- [What this task involves] No pictures should appear. The lines from the beginning of the listing through the one holding "25: (595, 323, 0.22)" must be reproduced exactly, and nothing more.
━━━ Given data ━━━
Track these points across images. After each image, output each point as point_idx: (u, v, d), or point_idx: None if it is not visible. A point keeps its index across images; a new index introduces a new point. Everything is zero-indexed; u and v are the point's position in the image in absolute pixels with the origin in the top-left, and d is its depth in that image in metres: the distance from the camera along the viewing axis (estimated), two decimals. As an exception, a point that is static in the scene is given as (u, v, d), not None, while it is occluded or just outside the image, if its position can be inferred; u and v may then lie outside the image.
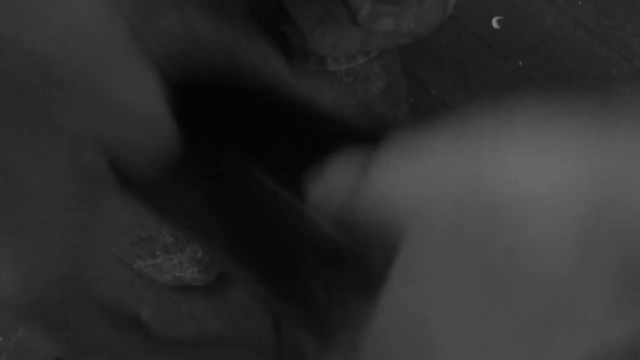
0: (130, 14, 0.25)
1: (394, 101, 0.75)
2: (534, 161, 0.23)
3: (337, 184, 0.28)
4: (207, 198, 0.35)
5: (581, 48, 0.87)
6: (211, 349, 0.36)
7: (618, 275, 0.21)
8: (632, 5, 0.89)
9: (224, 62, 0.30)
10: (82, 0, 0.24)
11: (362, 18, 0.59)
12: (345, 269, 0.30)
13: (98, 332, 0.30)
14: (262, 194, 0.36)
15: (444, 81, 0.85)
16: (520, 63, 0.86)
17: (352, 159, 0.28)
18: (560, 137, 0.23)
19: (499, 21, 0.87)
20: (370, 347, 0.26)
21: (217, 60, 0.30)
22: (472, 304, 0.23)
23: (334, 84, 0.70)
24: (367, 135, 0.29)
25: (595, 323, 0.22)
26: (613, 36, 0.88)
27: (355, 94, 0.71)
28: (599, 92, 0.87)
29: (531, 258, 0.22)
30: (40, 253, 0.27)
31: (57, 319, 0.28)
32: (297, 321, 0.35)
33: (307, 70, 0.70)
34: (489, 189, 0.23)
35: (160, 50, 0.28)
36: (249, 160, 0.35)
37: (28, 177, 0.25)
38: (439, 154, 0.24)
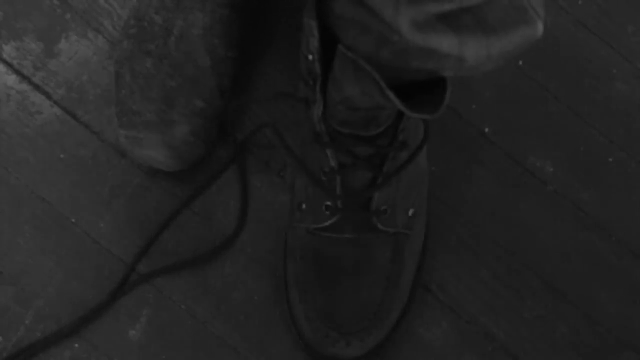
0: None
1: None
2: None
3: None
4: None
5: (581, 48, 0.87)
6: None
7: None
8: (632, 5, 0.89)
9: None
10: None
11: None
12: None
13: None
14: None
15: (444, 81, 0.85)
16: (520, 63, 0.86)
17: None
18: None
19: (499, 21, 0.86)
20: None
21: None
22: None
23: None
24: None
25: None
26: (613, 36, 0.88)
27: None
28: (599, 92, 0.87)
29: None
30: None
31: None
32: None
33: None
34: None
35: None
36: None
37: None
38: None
━━━
- [Answer box]
Track these points across images. After each image, output each point as point_idx: (u, v, d), or point_idx: None if it is not visible. A point keeps its index across images; a new index introduces a new point. Everything is zero-indexed; u and v are the point's position in the image in absolute pixels with the origin in the top-left, and d is its depth in that image in metres: the distance from the camera along the viewing axis (estimated), two decimals. As an exception, a point that is static in the scene is given as (u, v, d), not None, while it is occluded or just outside the image, if its position can be inferred; u and v may then lie outside the image.
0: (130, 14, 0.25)
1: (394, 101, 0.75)
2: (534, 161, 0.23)
3: (337, 184, 0.28)
4: (207, 198, 0.35)
5: (581, 48, 0.87)
6: (211, 349, 0.36)
7: (618, 275, 0.21)
8: (632, 5, 0.89)
9: (224, 62, 0.30)
10: (82, 0, 0.24)
11: (362, 18, 0.59)
12: (345, 269, 0.30)
13: (98, 332, 0.30)
14: (262, 194, 0.36)
15: (444, 81, 0.85)
16: (520, 63, 0.86)
17: (352, 159, 0.28)
18: (560, 137, 0.23)
19: (499, 21, 0.87)
20: (370, 347, 0.26)
21: (217, 60, 0.30)
22: (472, 304, 0.23)
23: (334, 84, 0.70)
24: (367, 135, 0.29)
25: (595, 323, 0.22)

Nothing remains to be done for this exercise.